L'université Laval travaillerait à "l'appauvrissement des auteurs"

Clément Solym - 11.03.2015

Edition - International - université Laval - Copibec gestion collective - auteurs éditeurs


Soucieux que soit respecté le droit, 34 auteurs ont adressé un courrier à l'université Laval, pour l'enjoindre à trouver un accord avec la société Copibec. Cette dernière, chargée de la gestion collective québécoise, réclame des redevances impayées par l'établissement. Autrement dit, la faculté utiliserait abusivement des œuvres, par des reproductions illégales. Et auteurs, comme éditeurs, en sont les victimes.

 

 Grand Séminaire, Université Laval

Grand Séminaire, université Laval, CC BY SA 2.0

 

 

Le recteur de l'université, Denis Brière, se fait rappeler à l'ordre : les écrivains signataires soulignent que « les grandes institutions d'enseignement comme la vôtre ont un rôle important à jouer dans le respect du droit d'auteur ». Ainsi, la position adoptée par Laval relèverait d'un comportement qui fuit ses responsabilités.

 

L'affaire, qui doit être plaidée devant le tribunal dans les prochaines semaines, met les deux acteurs dos à dos.
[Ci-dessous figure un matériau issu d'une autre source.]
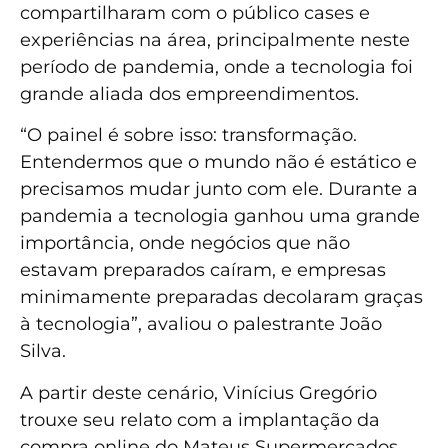
compartilharam com o público cases e
experiências na área, principalmente neste
período de pandemia, onde a tecnologia foi
grande aliada dos empreendimentos.
“O painel é sobre isso: transformação.
Entendermos que o mundo não é estático e
precisamos mudar junto com ele. Durante a
pandemia a tecnologia ganhou uma grande
importância, onde negócios que não
estavam preparados caíram, e empresas
minimamente preparadas decolaram graças
à tecnologia”, avaliou o palestrante João
Silva.
A partir deste cenário, Vinícius Gregório
trouxe seu relato com a implantação da
compra online do Mateus Supermercados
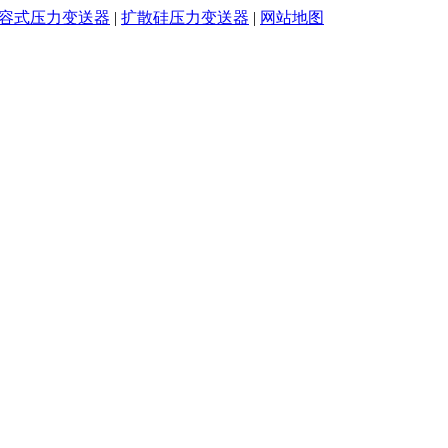
容式压力变送器
|
扩散硅压力变送器
|
网站地图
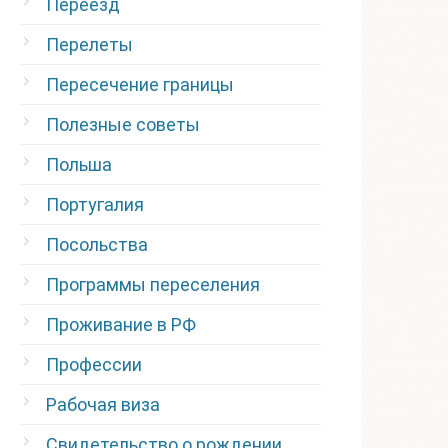
Переезд
Перелеты
Пересечение границы
Полезные советы
Польша
Португалия
Посольства
Программы переселения
Проживание в РФ
Профессии
Рабочая виза
Свидетельство о рождении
Portée par des milliers d'auteurs et d'éditeurs, qu'ils soient canadiens ou étrangers, elle veut faire entendre raison à Laval. 

Cette procédure découle de la décision de votre institution de mettre unilatéralement en œuvre une politique qui est le résultat de votre interprétation de « l'utilisation équitable aux fins d'éducation » et donc de ne pas renouveler la licence générale que vous déteniez avec Copibec. 
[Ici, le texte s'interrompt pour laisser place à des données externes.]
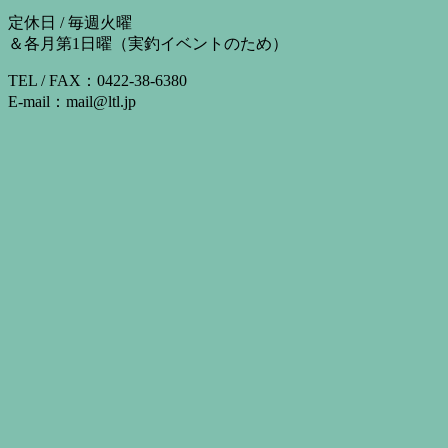
定休日 / 毎週火曜
＆各月第1日曜（実釣イベントのため）
TEL / FAX：0422-38-6380
E-mail：mail@ltl.jp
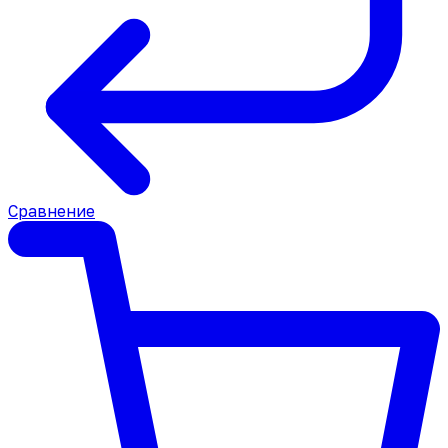
Сравнение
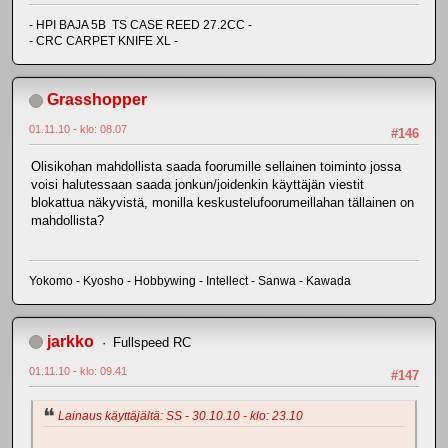
- HPI BAJA 5B TS CASE REED 27.2CC -
- CRC CARPET KNIFE XL -
Grasshopper
01.11.10 - klo: 08.07
#146
Olisikohan mahdollista saada foorumille sellainen toiminto jossa
voisi halutessaan saada jonkun/joidenkin käyttäjän viestit
blokattua näkyvistä, monilla keskustelufoorumeillahan tällainen on
mahdollista?
Yokomo - Kyosho - Hobbywing - Intellect - Sanwa - Kawada
jarkko
Fullspeed RC
01.11.10 - klo: 09.41
#147
Lainaus käyttäjältä: SS - 30.10.10 - klo: 23.10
Or, l'interprétation de l'université repose sur l'idée que la législation autorise à reproduire 10 % d'une œuvre, sans avoir le consentement des ayants droit, « ce qui pourrait priver les auteurs au cours des années à venir de millions de dollars de redevances ». 

 

Les signataires déplorent cette position, de la part d'un établissement « qui devrait être un modèle de probité en matière de propriété intellectuelle, adopter une telle politique qui lèse les auteurs et cause des dommages à la réputation de l'institution tant sur la scène nationale qu'internationale ». Elle a d'ailleurs été condamnée par la Fédération des éditeurs européens.

 

Bien entendu, la situation de l'enseignement supérieur n'est pas commode, reconnaissent les auteurs. Comme d'autres établissements, Laval a subi des coupes budgétaires, qui engendrent « des choix déchirants ». Mais il est « inacceptable que ces choix soient faits au détriment des auteurs et sans égard pour les règles qui permettaient aux créateurs de toucher une juste rétribution pour leur travail ». 

 

Avec des revenus médians pour les auteurs de 2450 $, la création littéraire est encore loin de faire vivre ceux qui ont pris la plume pour travailler. « À coup sûr, la nouvelle politique de l'Université Laval contribuera encore davantage à leur appauvrissement. Nous ne pouvons rester silencieux devant pareille injustice et vous demandons, monsieur le recteur, de régler le différend qui vous oppose à Copibec le plus rapidement possible », concluent-ils. 

 

Cet état de fait dure depuis juin 2014, date à laquelle les 18 établissements universitaires québécois ont signé un accord avec Copibec, à l'exception de Laval. Jusqu'à présent, la faculté reversait entre 450 et 600.000 € CA chaque année pour la reproduction de 11 millions de pages, issues de 7000 ouvrages. 

 

Copibec réclame à la Cour supérieure du Québec deux millions de dollars d'impayés, ainsi qu'un million pour dommages moraux, et un autre million pour dommages punitifs.